The MCMC Procedure

How PROC MCMC Works

Subsections:

Model Parameters
Random-Effects Models
Models with Missing Values

PROC MCMC is a simulation-based procedure that applies a variety of sampling algorithms to the program at hand. The default sampling methods include conjugate sampling (from full conditional), direct sampling from the marginal distribution, inverse cumulative distribution function, random walk Metropolis with normal proposal, and discretized random walk Metropolis with normal proposal. You can request alternate sampling algorithms, such as random walk Metropolis with t distribution proposal, discretized random walk Metropolis with symmetric geometric proposal, and the slice sampling algorithm.

PROC MCMC applies the more efficient sampling algorithms first, whenever possible. When a parameter does not appear in the conditional distributions of other random variables in the program, PROC MCMC generates samples directly from its prior distribution (which is also its marginal distribution). This usually occurs in data-independent Monte Carlo simulation programs (see Simulating Samples From a Known Density for an example) or missing data problems, where the missing response variables are generated directly from the conditional sampling distribution (or the conditional likelihood). When conjugacy is detected, PROC MCMC uses random number generators to draw values from the full conditional distribution. (For information about detecting conjugacy, see the section Conjugate Sampling.) In other situations, PROC MCMC resorts to the random walk Metropolis with normal proposal to generate posterior samples for continuous parameters and a discretized version for discrete parameters. See the section Metropolis and Metropolis-Hastings Algorithms in Chapter 7: Introduction to Bayesian Analysis Procedures, for details about the Metropolis algorithm. For the actual implementation details of the Metropolis algorithm in PROC MCMC, such as tuning of the covariance matrices, see the section Tuning the Proposal Distribution.

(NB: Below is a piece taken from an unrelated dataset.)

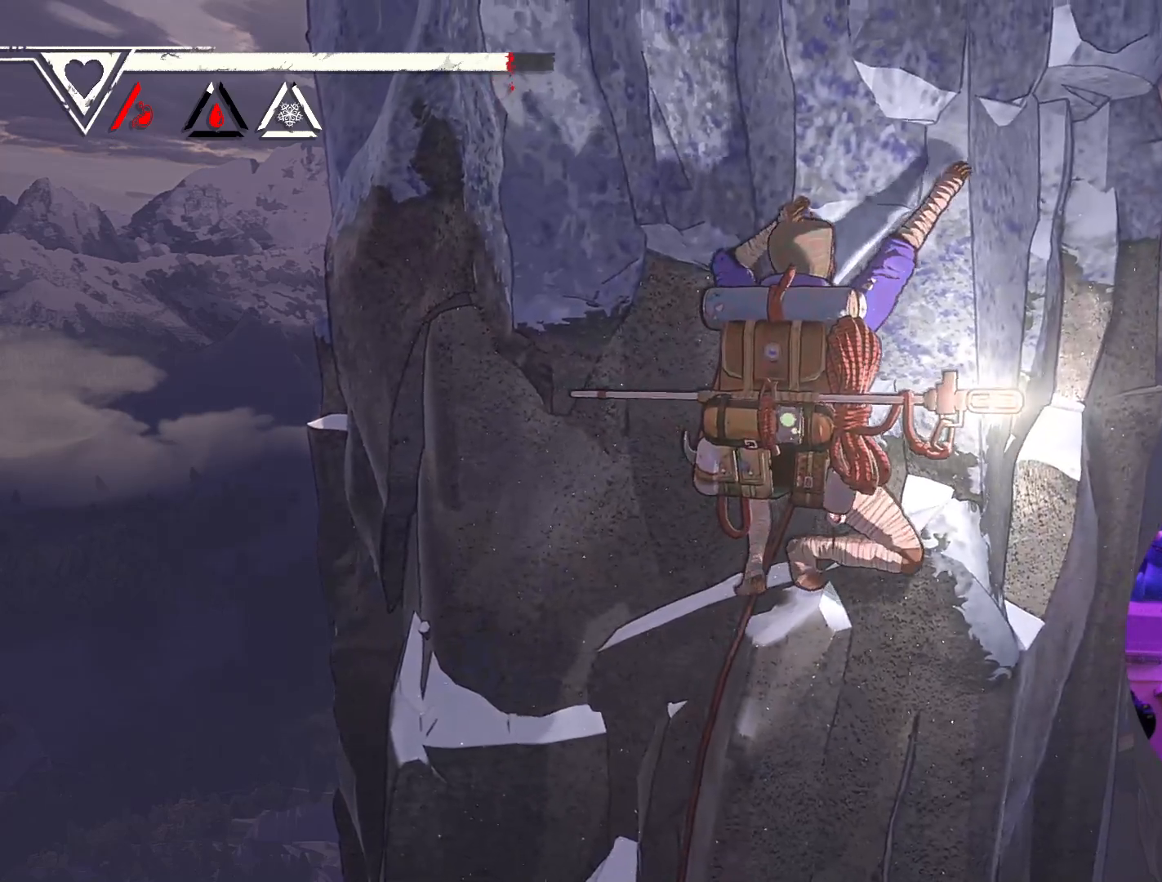
{"buttons": ["R1"], "left_stick": "center", "right_stick": "center", "events": [[283, "R1", "down"], [300, "left_stick", "center"]]}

A key component of the Metropolis algorithm is the calculation of the objective function. In most cases, the objective function that PROC MCMC uses in a Metropolis step is the logarithm of the joint posterior distribution, which is calculated with the inclusion of all data and parameters. The rest of this section describes how PROC MCMC calculates the objective function for parameters that use the Metropolis algorithm.

Model Parameters

To calculate the log of the posterior density, PROC MCMC assumes that all observations in the data set are independent,

$\log (p(\theta | \mb {y})) = \log (\pi (\theta )) + \sum _{i=1}^ n \log (f(y_ i|\theta ))$

where $\theta$ is a parameter or a vector of parameters that are defined in the PARMS statements (referred to as the model parameters). The term $\log (\pi (\theta ))$ is the sum of the log of the prior densities specified in the PRIOR and HYPERPRIOR statements. The term $\log (f(y_ i|\theta ))$ is the log likelihood specified in the MODEL statement. The MODEL statement specifies the log likelihood for a single observation in the data set.

If you want to model dependent data—that is, $\log (f(\mb {y}|\theta )) \neq \sum _ i \log (f(y_ i|\theta ))$ —you can use the JOINTMODEL option in the PROC MCMC statement. See the section Modeling Joint Likelihood for more details.

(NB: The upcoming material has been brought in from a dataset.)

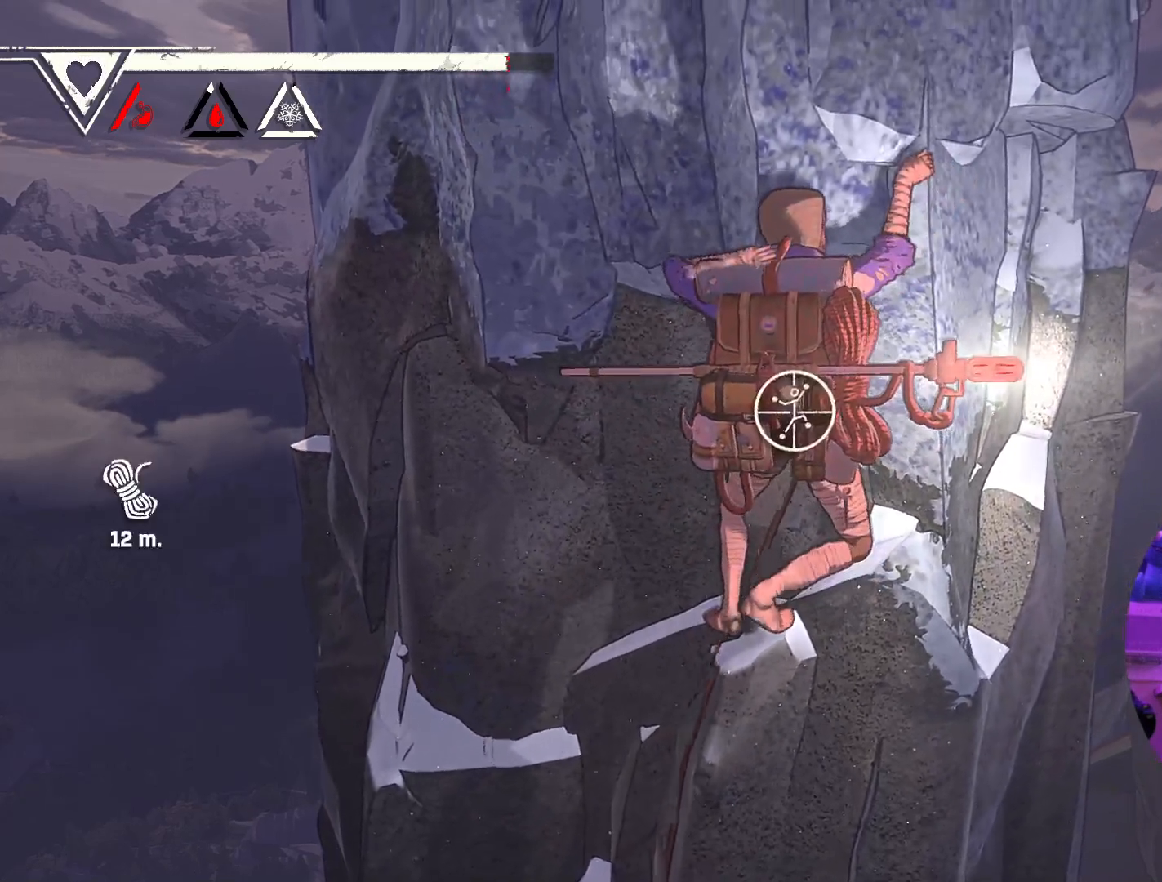
{"buttons": ["R1"], "left_stick": "center", "right_stick": "center", "events": []}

The statements in PROC MCMC are similar to DATA step statements; PROC MCMC evaluates every statement in order for each observation. At the beginning of the data set, the log likelihood is set to be 0. As PROC MCMC steps through the data set, it cumulatively adds the log likelihood for each observation. Statements between the BEGINNODATA and ENDNODATA statements are evaluated only at the first and the last observations. At the last observation, the log of the prior and hyperprior distributions is added to the sum of the log likelihood to obtain the log of the posterior distribution.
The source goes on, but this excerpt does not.